__TAREA ESCRITA 1__
Responde estas preguntas sobre el pasaje dado:
(a) ¿Qué palabra griega, según el pasaje, recorre la novela de principio a fin?
(b) ¿Cuál es el nombre del hijo nonato de Emilio y Francisca?
(c) ¿A qué equipo editorial se agradece la reedición de la novela?

__PASAJE DADO__
* * * *

Ahora bien, hablaba recién de aquella palabra griega, ananké, que a mi juicio recorre esta novela y lo que ella nos dice, de principio a fin. Pero, no queriendo arruinar el placer del lector, sólo diré que la utopía autonomista, libertaria, épica de Trinalba, Francisca y compañía, termina fatalmente en lo que termina, a pesar de que “la sangre meridionesa es distinta, formada del cosmopolitismo, del aporte de tanta gente llegada de otras latitudes, al mismo tiempo que los administrantes nos llenaban de penados, relegados y personas de baja estofa, porque para ellos esta era y sigue siendo tierra para castigos y castigados” (p. 97) o… por eso mismo.

Y la primera señal de ese concepto de ananké que es la condición humana, de que algo no iba a funcionar en esa utopía, es la muerte accidental por asfixia del hijo nonato de Emilio y Francisca, Mortinato Trinalba Lunares. Ya que esta novela está llena de señales, desde los nombres de los personajes a la denominación de las épocas vividas, desde el oficio del protagonista hasta la aparición de un personaje misterioso y casi peregrino, desde el título de la novela hasta la escena en que Emilio y Francisca ven “a un chico correr hacia ellos, un pequeño que jamás habían divisado antes en el sector, de rostro morado quizás por el frío de la calle” (pp 122/123).

Sólo queda agradecer al equipo editorial de las ediciones Universidad de Magallanes por la reedición de esta novela formidable y que no sólo nos permite redescubrir a un gran escritor, sino que nos reafirma en la utopía y realidad de que un país son muchos países.

* * * *

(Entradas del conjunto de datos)

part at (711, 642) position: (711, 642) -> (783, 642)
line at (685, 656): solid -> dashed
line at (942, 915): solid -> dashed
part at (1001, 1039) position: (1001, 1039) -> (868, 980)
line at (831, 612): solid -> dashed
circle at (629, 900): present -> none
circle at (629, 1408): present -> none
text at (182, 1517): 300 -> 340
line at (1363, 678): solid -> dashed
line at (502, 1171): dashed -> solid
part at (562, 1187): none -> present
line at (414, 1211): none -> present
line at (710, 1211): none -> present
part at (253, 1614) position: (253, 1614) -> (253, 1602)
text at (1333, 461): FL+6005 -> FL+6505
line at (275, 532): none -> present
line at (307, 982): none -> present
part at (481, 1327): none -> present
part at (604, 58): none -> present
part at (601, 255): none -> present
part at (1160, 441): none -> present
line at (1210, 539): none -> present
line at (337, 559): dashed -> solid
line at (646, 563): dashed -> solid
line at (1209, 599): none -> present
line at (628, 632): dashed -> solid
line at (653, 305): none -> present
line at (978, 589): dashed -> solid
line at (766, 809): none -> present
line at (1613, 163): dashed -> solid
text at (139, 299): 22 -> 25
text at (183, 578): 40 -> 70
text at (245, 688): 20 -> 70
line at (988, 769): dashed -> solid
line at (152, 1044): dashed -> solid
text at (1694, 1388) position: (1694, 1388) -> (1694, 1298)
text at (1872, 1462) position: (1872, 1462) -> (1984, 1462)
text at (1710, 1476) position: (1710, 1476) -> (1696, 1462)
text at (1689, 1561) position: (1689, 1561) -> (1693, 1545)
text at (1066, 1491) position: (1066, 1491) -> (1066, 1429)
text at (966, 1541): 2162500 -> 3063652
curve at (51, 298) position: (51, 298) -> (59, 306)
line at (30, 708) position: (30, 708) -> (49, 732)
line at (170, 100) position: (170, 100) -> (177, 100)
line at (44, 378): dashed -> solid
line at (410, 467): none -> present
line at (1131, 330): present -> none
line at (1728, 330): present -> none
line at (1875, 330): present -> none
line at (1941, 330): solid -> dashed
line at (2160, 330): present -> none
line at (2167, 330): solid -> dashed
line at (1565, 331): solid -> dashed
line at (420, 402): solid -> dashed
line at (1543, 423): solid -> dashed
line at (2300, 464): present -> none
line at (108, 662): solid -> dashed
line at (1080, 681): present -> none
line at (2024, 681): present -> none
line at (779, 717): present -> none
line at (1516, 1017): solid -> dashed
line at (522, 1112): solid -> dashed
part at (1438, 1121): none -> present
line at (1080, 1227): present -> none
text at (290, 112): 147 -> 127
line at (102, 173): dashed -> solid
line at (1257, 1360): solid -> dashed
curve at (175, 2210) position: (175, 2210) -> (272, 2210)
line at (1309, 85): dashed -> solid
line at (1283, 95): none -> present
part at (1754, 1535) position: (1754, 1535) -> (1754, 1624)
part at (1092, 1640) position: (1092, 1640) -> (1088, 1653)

* * * *

__TAREA ESCRITA 2__
Entrega como lista JSON de cadenas las líneas del listado que van desde su comienzo hasta la línea que contiene "part at (562, 1187): none -> present", ambas incluidas. Pon una cadena por línea y omite las líneas en blanco.

__RESPUESTA CORRECTA 1__
(a) Ananké.
(b) Mortinato Trinalba Lunares.
(c) Al equipo editorial de las ediciones Universidad de Magallanes.

__RESPUESTA CORRECTA 2__
[
  "part at (711, 642) position: (711, 642) -> (783, 642)",
  "line at (685, 656): solid -> dashed",
  "line at (942, 915): solid -> dashed",
  "part at (1001, 1039) position: (1001, 1039) -> (868, 980)",
  "line at (831, 612): solid -> dashed",
  "circle at (629, 900): present -> none",
  "circle at (629, 1408): present -> none",
  "text at (182, 1517): 300 -> 340",
  "line at (1363, 678): solid -> dashed",
  "line at (502, 1171): dashed -> solid",
  "part at (562, 1187): none -> present"
]